The American College of Preventive Medicine (ACPM) recommended today that all sexually active women 25 years of age or younger as well as sexually active women with other risk factors be screened annually for chlamydia. Other risk factors include having a new male sex partner or two or more partners during the preceding year, inconsistent use of barrier contraception, history of a prior sexually transmitted disease, African-American race, and cervical ectopy.
According to Dr. Katerina Hollblad-Fadiman, the lead author of ACPM's recommendation, "While chlamydia has become the nation's most common bacterial sexually transmitted disease, it can in fact be controlled by aggressive public health efforts. Not only can effective screening programs result in the diagnosis and treatment of chlamydia in currently infected persons, but they can greatly reduce transmission of the disease to unsuspecting sexual partners."

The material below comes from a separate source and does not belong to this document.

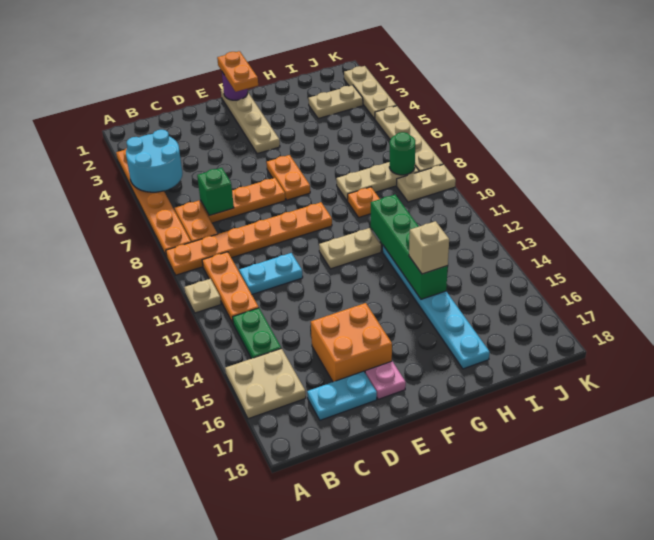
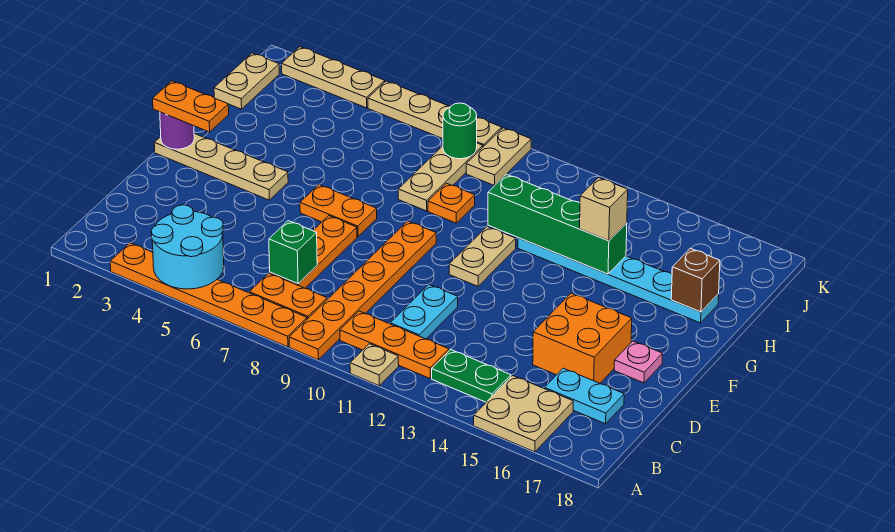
cyan 1x2 plate [307,371,377,420] -> cyan 1x2 plate turned to [545,368,624,424]
none -> brown 1x1 brick [671,248,720,312]
tan 1x2 plate [308,85,363,119] -> tan 1x2 plate moved to [214,53,279,109]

Chlamydia affects more than 4 million Americans each year. Seventy percent of all reported cases occur in women under the age of 25. Widespread screening is necessary since up to 70% of infected women and 75% of infected men are asymptomatic. Once detected, treatment is effective and simple.
Cervicitis is the most common reported manifestation of chlamydial infection in women. Pelvic inflammatory disease occurs in up to 30% of untreated women leading to possible ectopic pregnancy and/or tubal infertility.
Chlamydial infection also increases the likelihood of both transmitting and acquiring HIV infection.
According to Dr. Robert Harmon, President of ACPM, "Sexually transmitted diseases are truly the nation's hidden epidemic. ACPM uses in-depth evidence reviews to determine the most effective ways to prevent STDs and many other preventable conditions."